SHORT EXERCISE
Retype, character for character, the portion of the Myanmar protest report that opens with the words containing "(Reuters) - Myanmar" and closes with "Myingyan, told Reuters.".

SELECTED TEXT
** start **

2021-03-03T071211Z_2_LYNXNPEH2207T_RTROPTP_4_MYANMAR-POLITICS.JPG

Protesters wearing helmets shout slogans as they stand behind a barricade in Sanchaung, Yangon, Myanmar March 3, 2021, in this still image from a video obtained by Reuters. Video obtained by REUTERS

 

(Reuters) - Myanmar security forces opened fire on protests against military rule on Wednesday killing nine people, witnesses and media reported, a day after neighbouring countries called for restraint and offered to help Myanmar resolve the crisis.

 

The security forces resorted to live fire with little warning in several towns and cities, witnesses said, as the junta appeared more determined than ever to stamp out protests against a Feb. 1 coup that ousted the elected government of Aung San Suu Kyi.

 

"They marched towards us and fired tear gas, marched again and used stun grenades," Si Thu Maung, a protest leader in the central town of Myingyan, told Reuters.

** end **

MATERIAL SHOWN

** start **

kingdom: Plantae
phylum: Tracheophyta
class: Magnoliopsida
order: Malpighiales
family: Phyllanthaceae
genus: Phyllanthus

** end **
** start **

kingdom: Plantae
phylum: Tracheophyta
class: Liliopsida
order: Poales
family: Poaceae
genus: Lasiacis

** end **
** start **

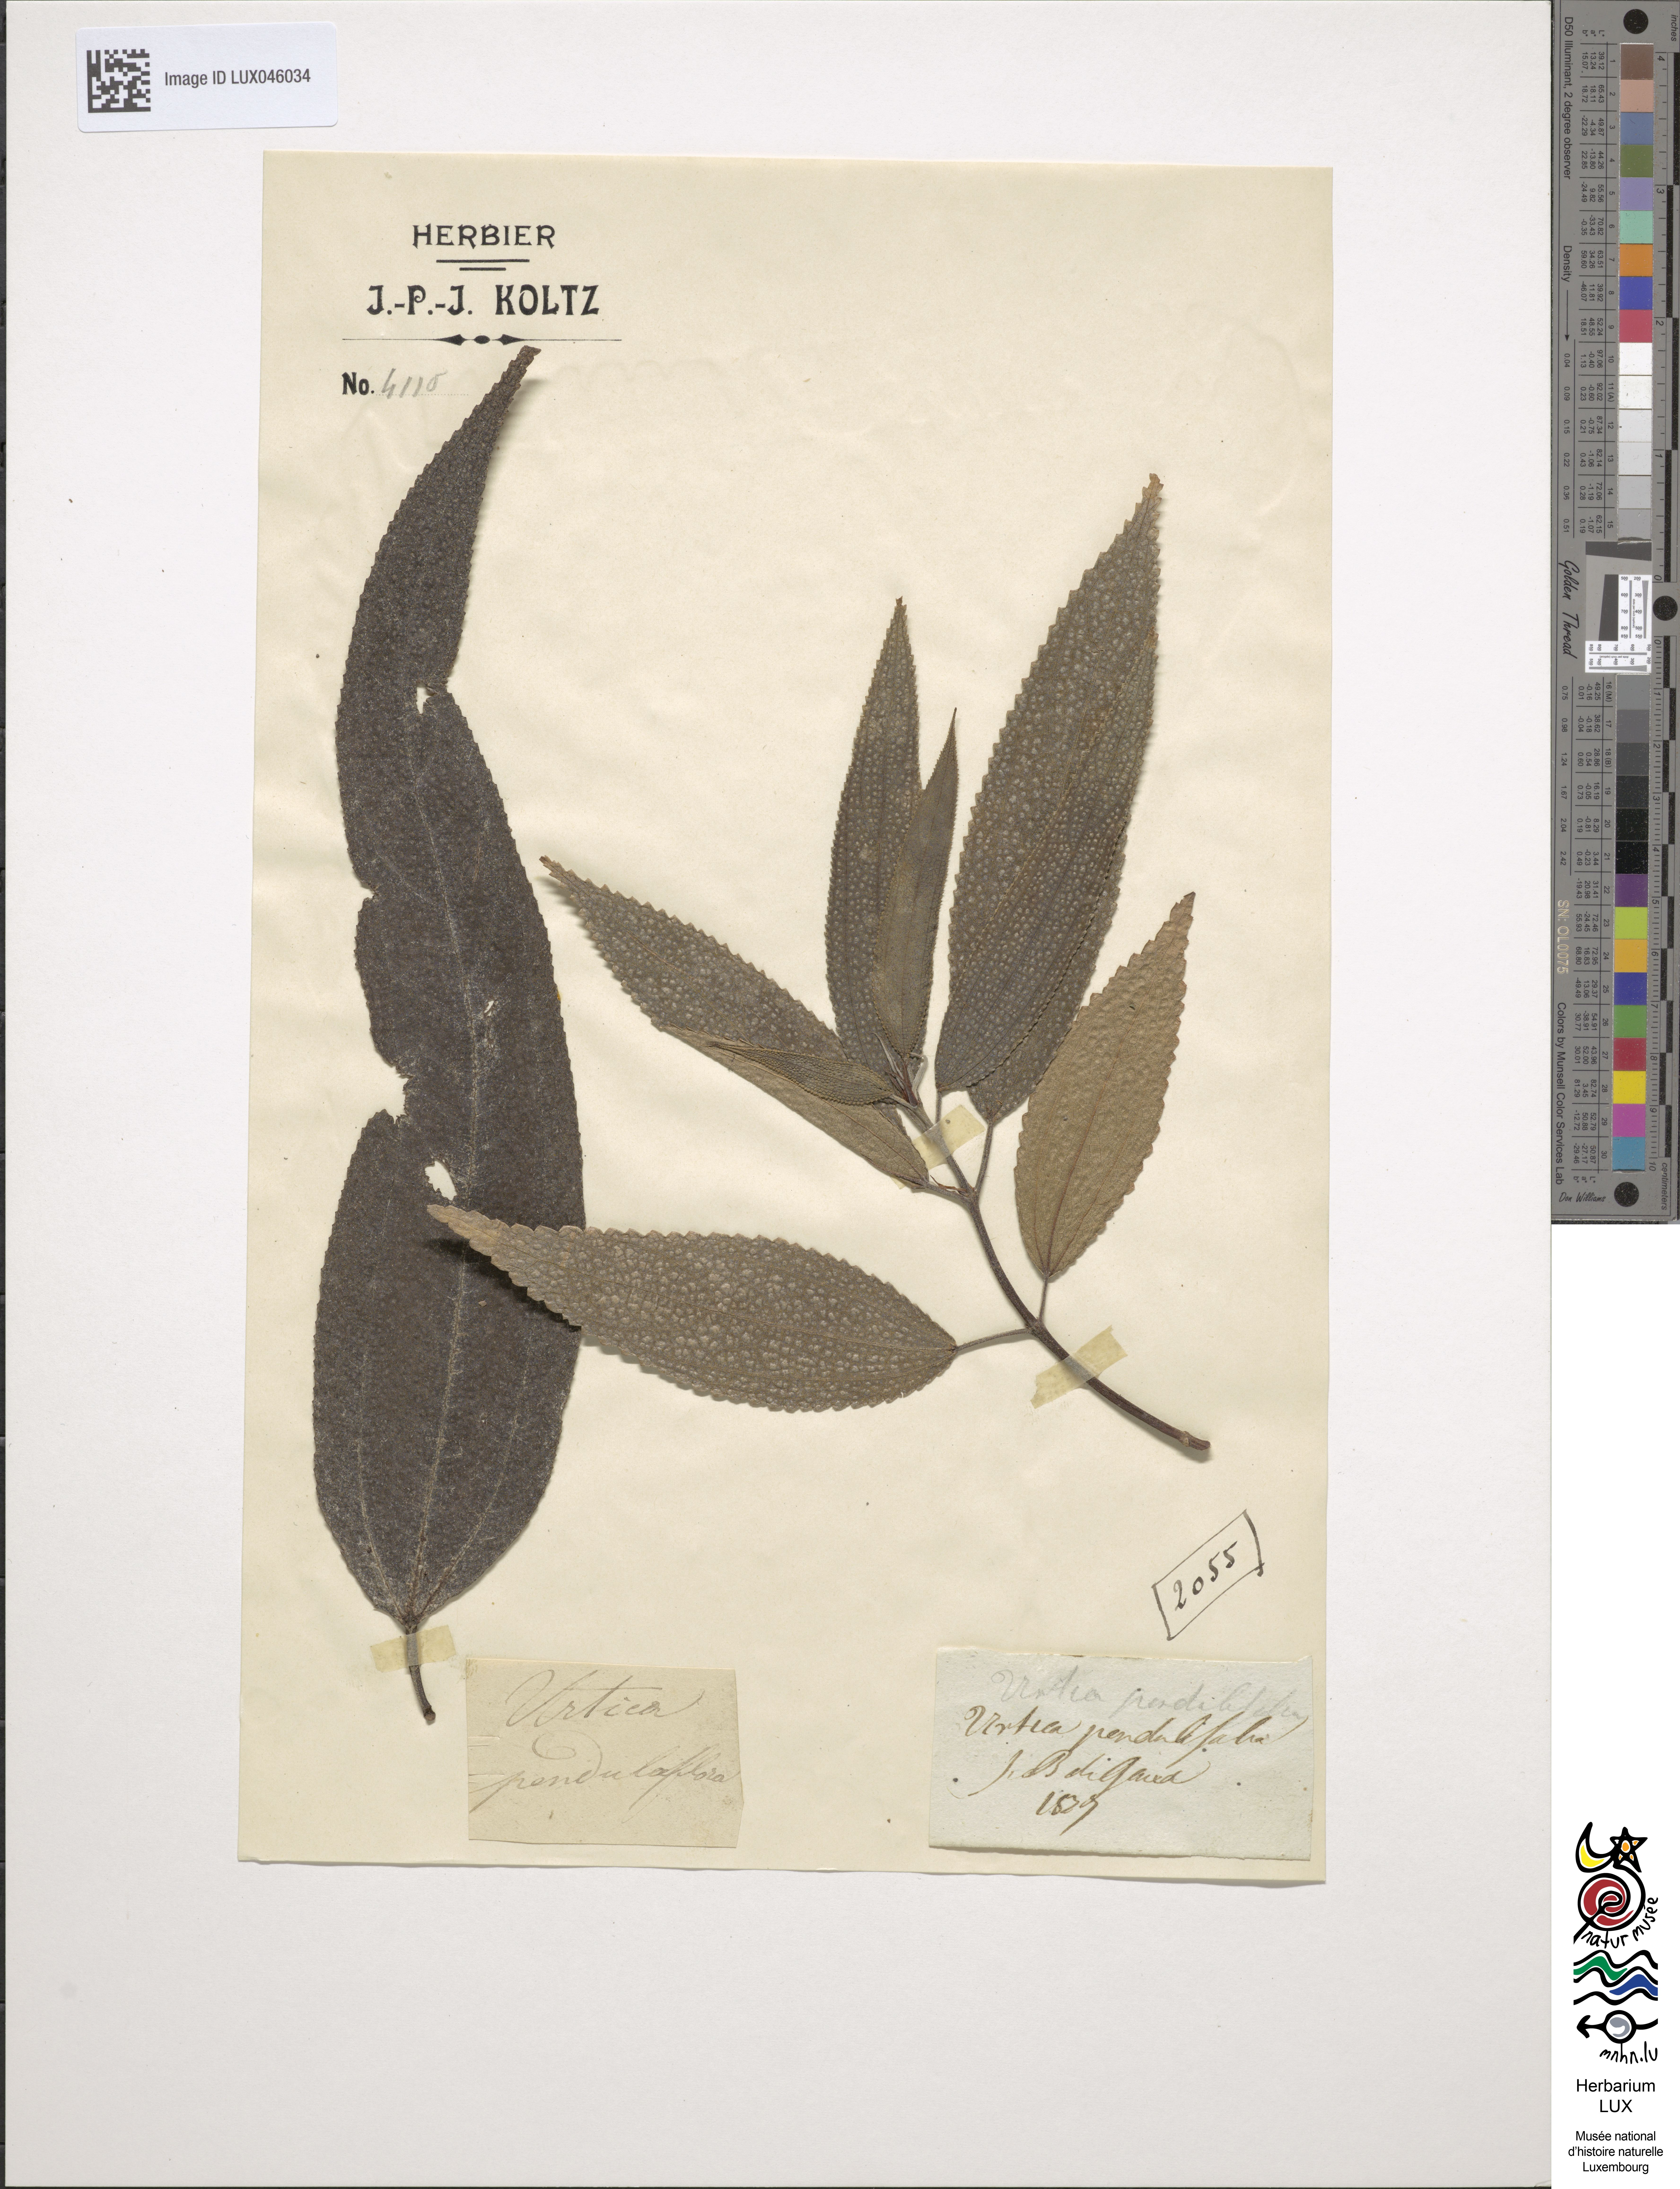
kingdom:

** end **

WRITTEN ANSWER
(Reuters) - Myanmar security forces opened fire on protests against military rule on Wednesday killing nine people, witnesses and media reported, a day after neighbouring countries called for restraint and offered to help Myanmar resolve the crisis.

 

The security forces resorted to live fire with little warning in several towns and cities, witnesses said, as the junta appeared more determined than ever to stamp out protests against a Feb. 1 coup that ousted the elected government of Aung San Suu Kyi.

 

"They marched towards us and fired tear gas, marched again and used stun grenades," Si Thu Maung, a protest leader in the central town of Myingyan, told Reuters.